So, without taking my eyes off it, I groped for a magazine or ANYTHING I could whack it with. This was a killable bug. No mercy. I roll up the magazine, creep over and...WHACK! I MISSED the damned thing, when I was trying so hard not to miss. And then, don't I lose sight of it, and cannot find it. I had to get a BIG flashlight and hunt for it. After 15 minutes, I saw it again, and...WHACK! Don't I miss it AGAIN! It drops to the floor and disappears. SHIT.
Now, this is a MAJOR, DEDICATED bug hunt. I look for twenty minutes with no success, swearing and muttering the whole time.
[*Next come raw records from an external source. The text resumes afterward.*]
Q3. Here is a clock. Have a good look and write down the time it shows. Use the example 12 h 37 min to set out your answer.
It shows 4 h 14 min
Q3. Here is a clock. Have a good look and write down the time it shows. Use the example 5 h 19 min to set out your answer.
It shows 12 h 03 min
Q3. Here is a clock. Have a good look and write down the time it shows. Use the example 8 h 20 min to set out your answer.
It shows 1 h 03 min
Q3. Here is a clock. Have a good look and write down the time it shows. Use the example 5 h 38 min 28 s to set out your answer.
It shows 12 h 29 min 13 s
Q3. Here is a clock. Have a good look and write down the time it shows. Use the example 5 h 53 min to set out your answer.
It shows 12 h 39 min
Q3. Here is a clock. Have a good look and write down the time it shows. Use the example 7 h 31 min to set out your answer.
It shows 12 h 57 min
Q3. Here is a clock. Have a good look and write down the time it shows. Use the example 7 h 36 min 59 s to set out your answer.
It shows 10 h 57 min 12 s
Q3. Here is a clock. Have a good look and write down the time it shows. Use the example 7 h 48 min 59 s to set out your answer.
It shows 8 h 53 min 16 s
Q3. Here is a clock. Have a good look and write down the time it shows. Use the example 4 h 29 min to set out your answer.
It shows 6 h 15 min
My wife is in the next room and thinks I have lost my mind.
Finally, with a sick feeling, I have to give up. As I put down the magazine, I feel something crawling on my leg, inside my pants. I roll my eyes at myself and tell myself "Get a grip. You are just feeling itchy, there is nothing there."
Then, a few minutes later, I feel something again, and I grit my teeth and silently say to myself "Good God. THERE IS NOTHING THERE, knock this crap off and get a hold of yourself."
As I am telling this to my wife, I feel something and "ARRRRRRRRRGHHHHHHHH! THERE IS SOMETHING THERE!" I rip off my pants, and sure enough, that damned big ugly bug had flown UP MY FRIKKING PANT LEG!
I know the old saying about keeping enemies close, but this was ridiculous. I then spent the next fifteen minutes hunting it down, and DID NOT MISS again.
ROTFLOL Sounds like Murphy's Law was working overtime.
Were you too wound up to fall asleep after that? That's how those bedtime surprises work out for me.